Closed andrii0lomakin closed 4 years ago
Unfortunately memory overhead of page mapping in Java would be overwhelming, we are going to use the change buffer concept which was implemented in MySQL.
Closed because all changes will be implemented inside of https://github.com/orientechnologies/orientdb/issues/9029
The current size of pages which we use now is 64Kb. This page size is not optimal taking into account the ratio between the latency and speed of SSD. The optimal size of the page right now is about 4Kb. Also, let suppose we need to read records from the cluster to handle graph query initiated by the user and those records are not cached. Usage of 64Kb pages introduces a lot of the read amplification compared to the usage of 4Kb pages. There is problem thought.
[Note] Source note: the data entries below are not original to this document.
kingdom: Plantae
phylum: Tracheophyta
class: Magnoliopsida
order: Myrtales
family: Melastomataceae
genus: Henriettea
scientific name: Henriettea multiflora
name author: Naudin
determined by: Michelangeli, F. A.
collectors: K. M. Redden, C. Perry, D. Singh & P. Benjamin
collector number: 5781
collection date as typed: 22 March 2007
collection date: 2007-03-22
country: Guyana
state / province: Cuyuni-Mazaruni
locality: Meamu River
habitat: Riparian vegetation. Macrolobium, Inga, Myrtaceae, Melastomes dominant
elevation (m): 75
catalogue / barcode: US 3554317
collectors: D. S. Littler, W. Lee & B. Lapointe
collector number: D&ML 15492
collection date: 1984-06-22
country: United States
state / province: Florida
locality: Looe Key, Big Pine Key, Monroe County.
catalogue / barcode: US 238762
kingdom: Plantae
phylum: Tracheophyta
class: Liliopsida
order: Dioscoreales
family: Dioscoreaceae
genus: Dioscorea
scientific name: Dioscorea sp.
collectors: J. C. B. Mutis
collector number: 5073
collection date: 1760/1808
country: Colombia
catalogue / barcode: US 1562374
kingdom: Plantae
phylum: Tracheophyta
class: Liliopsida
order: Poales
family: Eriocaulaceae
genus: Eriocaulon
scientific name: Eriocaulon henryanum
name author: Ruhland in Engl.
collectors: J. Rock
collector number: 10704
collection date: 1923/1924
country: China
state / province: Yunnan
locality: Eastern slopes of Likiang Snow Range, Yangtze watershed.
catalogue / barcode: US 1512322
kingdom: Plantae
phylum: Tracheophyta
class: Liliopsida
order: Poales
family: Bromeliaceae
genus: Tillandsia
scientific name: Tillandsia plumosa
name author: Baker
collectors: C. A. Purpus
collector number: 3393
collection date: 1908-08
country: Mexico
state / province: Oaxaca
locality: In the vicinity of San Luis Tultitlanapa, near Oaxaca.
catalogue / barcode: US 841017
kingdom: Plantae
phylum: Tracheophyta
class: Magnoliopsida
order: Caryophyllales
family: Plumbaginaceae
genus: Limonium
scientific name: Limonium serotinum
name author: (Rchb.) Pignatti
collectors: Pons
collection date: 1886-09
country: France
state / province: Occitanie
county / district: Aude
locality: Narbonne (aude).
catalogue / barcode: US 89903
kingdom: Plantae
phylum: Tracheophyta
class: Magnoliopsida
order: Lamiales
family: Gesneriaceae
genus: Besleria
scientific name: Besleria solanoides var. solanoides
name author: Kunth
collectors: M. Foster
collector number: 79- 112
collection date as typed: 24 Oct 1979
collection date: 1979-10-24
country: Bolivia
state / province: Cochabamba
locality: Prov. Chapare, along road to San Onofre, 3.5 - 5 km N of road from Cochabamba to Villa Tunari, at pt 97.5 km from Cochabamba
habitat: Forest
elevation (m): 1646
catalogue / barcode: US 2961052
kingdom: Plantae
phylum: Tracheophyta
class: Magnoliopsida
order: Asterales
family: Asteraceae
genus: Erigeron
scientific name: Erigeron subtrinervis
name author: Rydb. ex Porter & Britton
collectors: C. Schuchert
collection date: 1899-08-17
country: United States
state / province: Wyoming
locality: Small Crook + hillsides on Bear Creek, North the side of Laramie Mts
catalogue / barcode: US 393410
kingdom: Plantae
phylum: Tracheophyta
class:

Our cache data structures use Java heap and migration to 4K pages will put tremendous overhead on GC. So to overcome the issue we may decrease the size of the page till 16K and use LZ4 compression to decrease the size of the page up to 4K. From our tests reaching of compression ratio equals to 4 or bigger is not an exception for our data.
Because we are going to use page compression it means that we should handle pages of variable sizes. So for that, we need to introduce a map between the logical page index and physical page index. Which in nutshell would be an array list. Usage of such a map is not something exceptional, Microsoft successfully uses it in its own databases. Usage of such page map also provides us with the capability to convert random writes into the sequential writes and perform defragmentation of file segments on the fly. On the average speed of sequential writes for SSD is about 5 times faster than the speed of random writes. So if we split storage by segments of size of about 64Mb then we can reuse any segments which are at least 20% empty. So in the worst case, a new implementation will consume 20% more space. But taking into the account that:
Also usage of storage which incorporate GC to deal with invalidated pages and support of pages of variable size allows to do not load pages for write if they do not present in cache but log operations on those pages and then merge logged operations and actual pages togather during GC phase.
As additional improvement of speed up of graph queries we are going to issue batch of async io requests to load pages not present into the cache in parallel.